> [Layout element entries]
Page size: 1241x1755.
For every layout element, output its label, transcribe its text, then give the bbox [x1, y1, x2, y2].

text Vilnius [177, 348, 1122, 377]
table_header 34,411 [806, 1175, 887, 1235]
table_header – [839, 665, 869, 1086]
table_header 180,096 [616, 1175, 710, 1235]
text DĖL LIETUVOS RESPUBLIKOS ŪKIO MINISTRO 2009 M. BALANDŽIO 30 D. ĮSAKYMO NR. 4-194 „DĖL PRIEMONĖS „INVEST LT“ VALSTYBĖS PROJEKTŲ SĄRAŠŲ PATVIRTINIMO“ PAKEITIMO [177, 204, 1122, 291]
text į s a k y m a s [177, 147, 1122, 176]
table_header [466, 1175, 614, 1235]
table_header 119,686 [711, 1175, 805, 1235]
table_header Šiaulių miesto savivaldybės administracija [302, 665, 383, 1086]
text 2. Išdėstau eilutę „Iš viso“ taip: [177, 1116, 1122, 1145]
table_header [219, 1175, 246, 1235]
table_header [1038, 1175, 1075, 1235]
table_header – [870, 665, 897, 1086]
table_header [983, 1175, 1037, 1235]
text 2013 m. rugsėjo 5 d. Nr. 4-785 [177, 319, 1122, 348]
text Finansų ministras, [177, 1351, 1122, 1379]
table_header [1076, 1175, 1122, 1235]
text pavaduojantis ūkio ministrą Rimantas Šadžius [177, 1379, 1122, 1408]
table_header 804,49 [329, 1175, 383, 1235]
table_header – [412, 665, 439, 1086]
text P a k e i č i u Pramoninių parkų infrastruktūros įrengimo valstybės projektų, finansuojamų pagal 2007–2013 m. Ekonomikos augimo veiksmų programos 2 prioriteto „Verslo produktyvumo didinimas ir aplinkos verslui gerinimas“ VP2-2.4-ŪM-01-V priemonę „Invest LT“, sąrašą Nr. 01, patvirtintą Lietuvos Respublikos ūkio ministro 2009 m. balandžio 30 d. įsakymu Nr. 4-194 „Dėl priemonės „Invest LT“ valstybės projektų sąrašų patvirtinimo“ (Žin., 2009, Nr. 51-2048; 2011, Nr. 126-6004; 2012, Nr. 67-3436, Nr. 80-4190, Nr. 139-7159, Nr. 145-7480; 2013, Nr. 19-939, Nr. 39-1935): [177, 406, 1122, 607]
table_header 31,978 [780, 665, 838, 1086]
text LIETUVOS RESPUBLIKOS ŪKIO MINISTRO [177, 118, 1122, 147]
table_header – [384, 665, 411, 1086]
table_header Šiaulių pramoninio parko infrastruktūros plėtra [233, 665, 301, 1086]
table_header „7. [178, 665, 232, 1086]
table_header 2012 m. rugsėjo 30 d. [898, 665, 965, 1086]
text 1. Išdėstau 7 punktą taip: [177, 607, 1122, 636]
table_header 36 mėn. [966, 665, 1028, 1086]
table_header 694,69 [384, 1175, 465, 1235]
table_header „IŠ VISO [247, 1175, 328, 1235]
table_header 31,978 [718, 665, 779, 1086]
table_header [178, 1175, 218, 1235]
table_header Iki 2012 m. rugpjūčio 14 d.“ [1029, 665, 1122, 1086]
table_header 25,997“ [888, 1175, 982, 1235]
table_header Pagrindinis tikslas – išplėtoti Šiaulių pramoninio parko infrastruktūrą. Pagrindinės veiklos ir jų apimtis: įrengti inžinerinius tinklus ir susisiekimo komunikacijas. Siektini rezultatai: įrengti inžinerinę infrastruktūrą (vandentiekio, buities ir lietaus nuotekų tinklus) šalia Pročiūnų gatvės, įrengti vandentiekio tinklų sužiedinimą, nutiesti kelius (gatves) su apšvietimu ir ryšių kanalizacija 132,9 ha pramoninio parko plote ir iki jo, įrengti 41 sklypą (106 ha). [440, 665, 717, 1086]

> [Exercise objective] Echo the lines from the one containing "text Vilnius [177, 348, 1122, 377]" through the one containing "table_header – [412, 665, 439, 1086]", exactly as they appear.

> [Complete response]
text Vilnius [177, 348, 1122, 377]
table_header 34,411 [806, 1175, 887, 1235]
table_header – [839, 665, 869, 1086]
table_header 180,096 [616, 1175, 710, 1235]
text DĖL LIETUVOS RESPUBLIKOS ŪKIO MINISTRO 2009 M. BALANDŽIO 30 D. ĮSAKYMO NR. 4-194 „DĖL PRIEMONĖS „INVEST LT“ VALSTYBĖS PROJEKTŲ SĄRAŠŲ PATVIRTINIMO“ PAKEITIMO [177, 204, 1122, 291]
text į s a k y m a s [177, 147, 1122, 176]
table_header [466, 1175, 614, 1235]
table_header 119,686 [711, 1175, 805, 1235]
table_header Šiaulių miesto savivaldybės administracija [302, 665, 383, 1086]
text 2. Išdėstau eilutę „Iš viso“ taip: [177, 1116, 1122, 1145]
table_header [219, 1175, 246, 1235]
table_header [1038, 1175, 1075, 1235]
table_header – [870, 665, 897, 1086]
table_header [983, 1175, 1037, 1235]
text 2013 m. rugsėjo 5 d. Nr. 4-785 [177, 319, 1122, 348]
text Finansų ministras, [177, 1351, 1122, 1379]
table_header [1076, 1175, 1122, 1235]
text pavaduojantis ūkio ministrą Rimantas Šadžius [177, 1379, 1122, 1408]
table_header 804,49 [329, 1175, 383, 1235]
table_header – [412, 665, 439, 1086]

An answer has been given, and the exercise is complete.